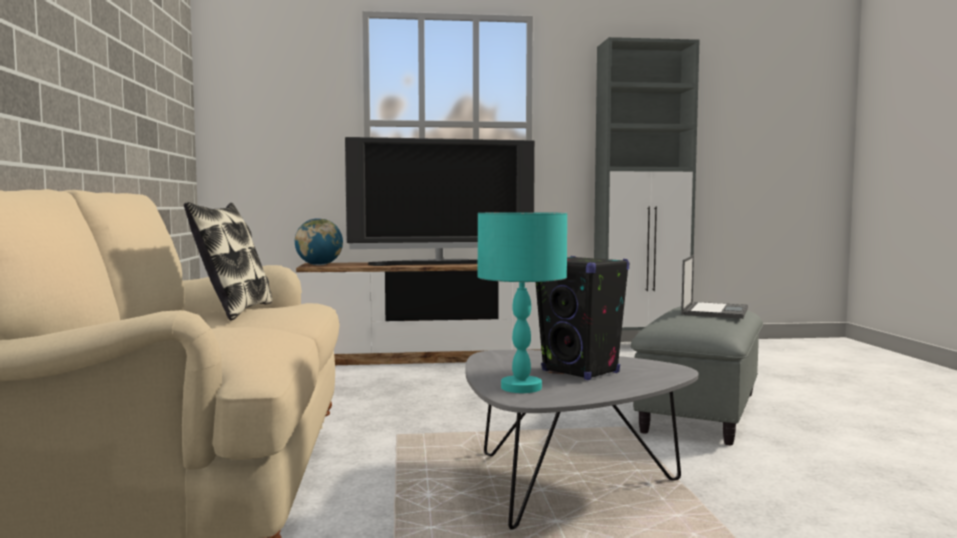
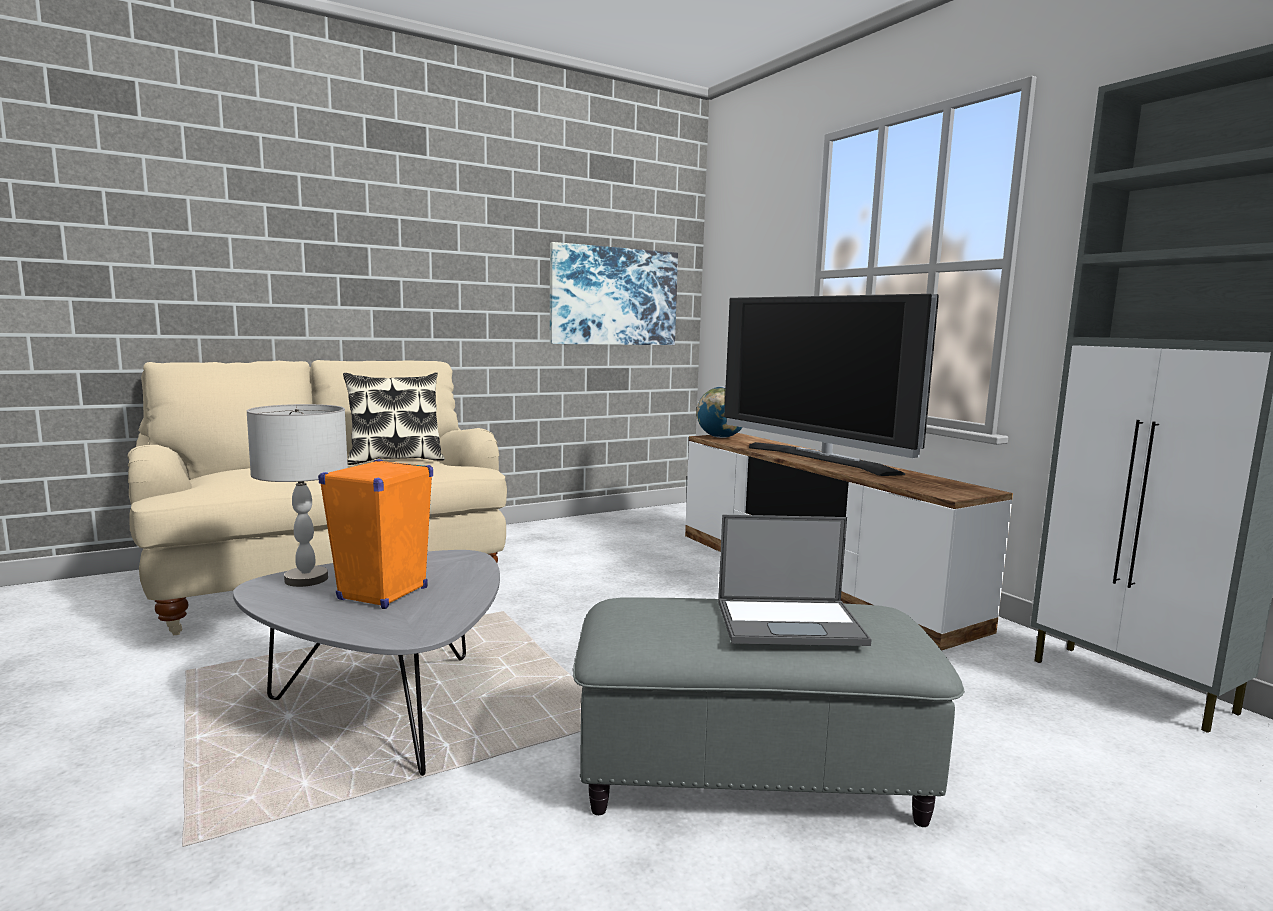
camera: 65 degrees right, 5 degrees up
turquoise table lamp [477,212,567,393] -> grey table lamp [246,404,348,587]
black speaker [536,256,630,380] -> orange speaker [318,459,433,609]
none -> picture [550,242,678,345]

--------------------------------

» The problem:
What you give back must be the data above, reproduced exactly and free of pictures.

» Output of the task:
camera: 65 degrees right, 5 degrees up
turquoise table lamp [477,212,567,393] -> grey table lamp [246,404,348,587]
black speaker [536,256,630,380] -> orange speaker [318,459,433,609]
none -> picture [550,242,678,345]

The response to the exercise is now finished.